Start of Page extract
Thursday, January 24, 2013

Reflection Bay stalled again - Century Village still in limbo

Comment Up

The Palm Beach County Commission met nearly all day on the Century village controversial proposed development, Reflection Bay. Shelley Vana had jury duty and did not meet the morning part of the testimony. The zoning meetings are considered “quasi-judicial” and Commissioners are required to base their decisions on testimony and evidence presented. Therefore she had to follow procedure and was not allowed to join the meeting upon her return.

With only six commissioners to decide, the vote was split 50/50. Jess Santamaria was the hero of the day and presented the best argument to deny the developer and it revolved around two reasons:  1) The perpetuity clause has to do with the heart and soul of the argument.  He even bought a new Webster's dictionary to read up on the meaning.  "I have to protect my constituents," he said. 2) Most of the buyers who bought into Century village relied on the golf course. He felt the solution was to turn over the course to someone else as the present owner businessman, failed. He said to the developer, "Take your lumps."  This property was always meant to be a golf course.

The Motion was to deny and the following votes were recorded:

S. Abrams...NO
P. Taylor...NO
H. Valeche...YES
P. Burdick...YES
M. Berger...NO
J. Santamaria...YES

Please note who voted for the rights of the people. The quasi judicial meeting will come back to the commission on February 28.  Shelley Vana will be the swing vote.

17 comments:

Lynn Anderson said...

Today's heroes:

1. The 3 commissioners who voted to DENY
2. all those Century villagers in the PAC and others who spoke to the convenant and their property rights and saw through the BS of the owner.
End of Page extract
Start of Data for analysis
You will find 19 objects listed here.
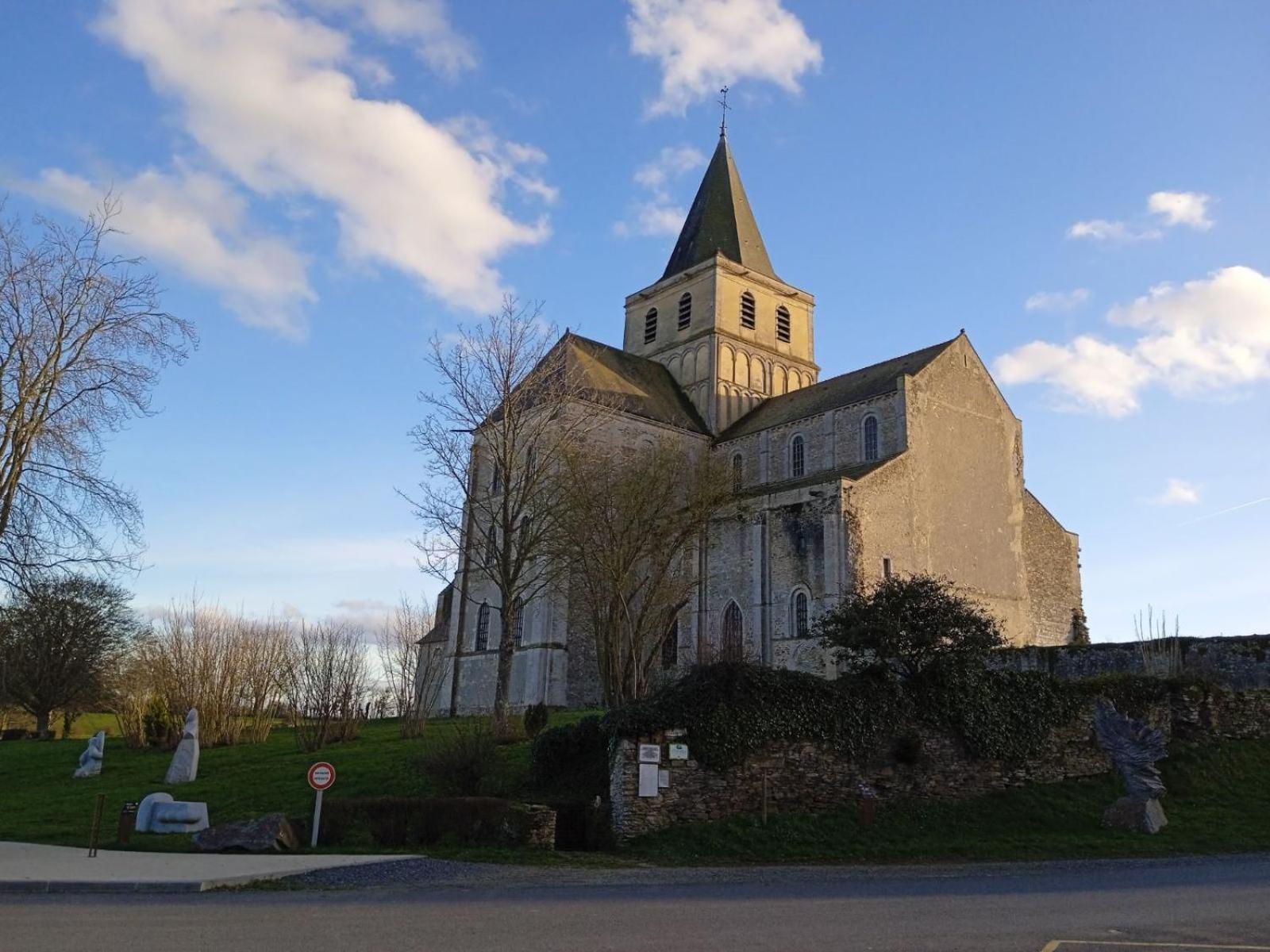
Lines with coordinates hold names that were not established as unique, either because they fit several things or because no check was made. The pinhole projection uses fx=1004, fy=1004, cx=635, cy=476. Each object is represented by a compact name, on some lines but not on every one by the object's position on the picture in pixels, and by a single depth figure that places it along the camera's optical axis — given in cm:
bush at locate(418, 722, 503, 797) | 1797
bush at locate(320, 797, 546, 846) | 1531
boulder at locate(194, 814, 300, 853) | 1437
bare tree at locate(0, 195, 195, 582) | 1605
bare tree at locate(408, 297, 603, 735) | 2767
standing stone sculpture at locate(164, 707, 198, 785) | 2173
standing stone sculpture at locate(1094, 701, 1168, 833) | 1664
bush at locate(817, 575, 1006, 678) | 1931
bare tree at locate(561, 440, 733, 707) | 2514
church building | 3366
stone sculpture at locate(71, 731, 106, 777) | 2439
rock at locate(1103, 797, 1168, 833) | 1650
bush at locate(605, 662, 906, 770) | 1672
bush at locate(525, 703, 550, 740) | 2381
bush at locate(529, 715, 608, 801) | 1833
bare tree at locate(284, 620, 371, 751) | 2661
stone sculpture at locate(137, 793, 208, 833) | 1623
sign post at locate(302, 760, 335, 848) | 1482
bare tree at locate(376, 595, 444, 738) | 2828
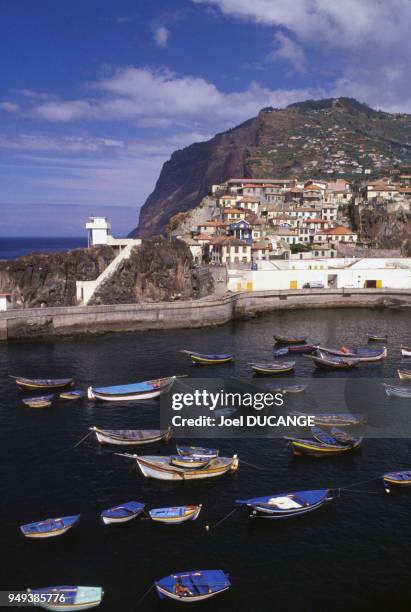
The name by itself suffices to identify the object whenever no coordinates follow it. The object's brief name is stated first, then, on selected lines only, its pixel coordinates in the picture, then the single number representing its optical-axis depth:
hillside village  106.88
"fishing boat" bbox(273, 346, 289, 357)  64.19
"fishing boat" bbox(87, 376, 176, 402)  49.25
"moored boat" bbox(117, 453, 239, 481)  34.81
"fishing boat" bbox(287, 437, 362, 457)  37.91
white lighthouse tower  94.41
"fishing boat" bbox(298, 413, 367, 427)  42.53
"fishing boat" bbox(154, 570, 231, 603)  23.84
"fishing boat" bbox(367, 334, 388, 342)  70.88
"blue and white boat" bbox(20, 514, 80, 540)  28.24
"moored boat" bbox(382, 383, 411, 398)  49.40
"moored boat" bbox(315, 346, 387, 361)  61.62
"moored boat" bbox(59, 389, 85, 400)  49.81
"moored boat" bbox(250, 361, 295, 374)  56.28
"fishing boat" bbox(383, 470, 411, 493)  33.34
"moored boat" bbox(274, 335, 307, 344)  68.88
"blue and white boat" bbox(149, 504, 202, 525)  29.67
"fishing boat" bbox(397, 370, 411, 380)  54.59
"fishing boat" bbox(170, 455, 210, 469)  35.12
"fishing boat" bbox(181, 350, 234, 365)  61.03
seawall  74.50
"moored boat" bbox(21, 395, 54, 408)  47.91
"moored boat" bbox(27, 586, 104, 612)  23.42
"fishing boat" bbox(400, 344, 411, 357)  62.94
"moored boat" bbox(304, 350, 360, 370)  59.25
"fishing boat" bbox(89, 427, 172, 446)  39.84
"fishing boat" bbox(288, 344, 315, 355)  65.56
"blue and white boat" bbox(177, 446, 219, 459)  36.16
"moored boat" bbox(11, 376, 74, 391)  52.22
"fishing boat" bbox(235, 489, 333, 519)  30.19
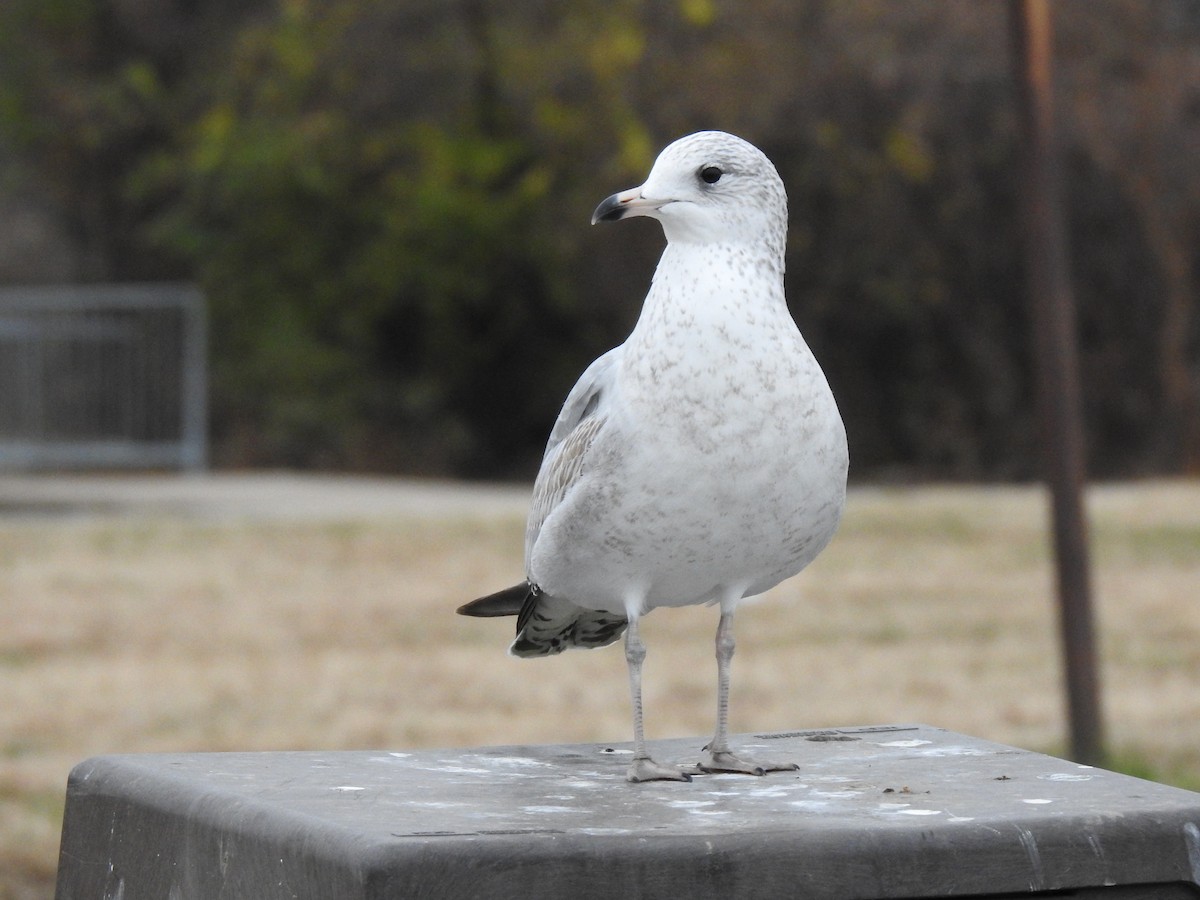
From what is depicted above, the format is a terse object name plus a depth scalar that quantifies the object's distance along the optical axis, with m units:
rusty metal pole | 9.87
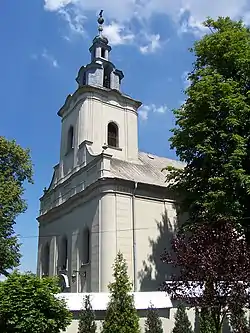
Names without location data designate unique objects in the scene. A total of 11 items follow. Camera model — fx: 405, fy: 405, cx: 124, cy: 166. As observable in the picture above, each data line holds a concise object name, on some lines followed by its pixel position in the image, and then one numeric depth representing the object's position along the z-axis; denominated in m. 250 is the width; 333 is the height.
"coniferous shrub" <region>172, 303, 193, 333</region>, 16.25
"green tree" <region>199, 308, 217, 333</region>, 16.41
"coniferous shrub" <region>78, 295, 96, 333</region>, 15.39
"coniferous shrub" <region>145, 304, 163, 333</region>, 15.96
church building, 22.55
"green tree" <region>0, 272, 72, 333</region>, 12.93
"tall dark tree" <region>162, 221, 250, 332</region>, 12.41
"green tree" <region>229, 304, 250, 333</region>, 15.75
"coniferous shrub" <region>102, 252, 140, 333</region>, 15.27
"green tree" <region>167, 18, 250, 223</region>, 18.19
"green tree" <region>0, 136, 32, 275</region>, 22.08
End of Data for analysis
Problem A
According to the Reflection Bay post, on what date will the quasi-judicial meeting come back to the commission?
Problem B
Carry the Reflection Bay post forward from the point where it stops.

Written reply A
February 28.

Written reply B
3. Alex Larsen
4. Drew Martin

Today's biggest disappointment:

Mayor Abrams for his arrogant opinion that "win, lose or draw, you are not going to get a golf course." Also, he was told by the county assistant attorney, Robert Banks, that the commission, if they approved, could not be drawn into a law suit and that they could relieve the deed restriction. Abrams was happy to be advised that it would be private litigation.

Over the next 30 days, please find a way that the County CAN BE SUED.

Anonymous said...

This place is ghetto. I looked here two years ago for a friend in Germany to have winter home. It was nice 30 years ago, going to get worse if not some redevelopment soon. Units for sale $20,000, only the poorest will live here and not contribute to surrounding area, is allready getting dangerous, crime, many closed stores and businesses. The residents are not midclass as before, know have drunks and druggies. Very few use golf coarse, its in bad shape also, cannot afford to up keep. My friend buy nice condo in Greenakers for $38,000 near Jog road and Melaluca, much safer and cleaner.

If you are against housing for poor in Lake Worth, 6th ave project, CRA housing, why you support keeping Century Village?

Polish Chris

Lynn Anderson said...

Number 1, I support housing for seniors. Number 2, I support all housing that is well maintained and not dependent on the government. Century Village is one of those communities. Because this is older housing does not automatically classify everyone who owns there as poor, Polish. You have assumed something that is untrue. Seniors are in a category all of their own. I support this community and its property rights and its deeded covenants.

LW is full of affordable housing without building more.

Anonymous said...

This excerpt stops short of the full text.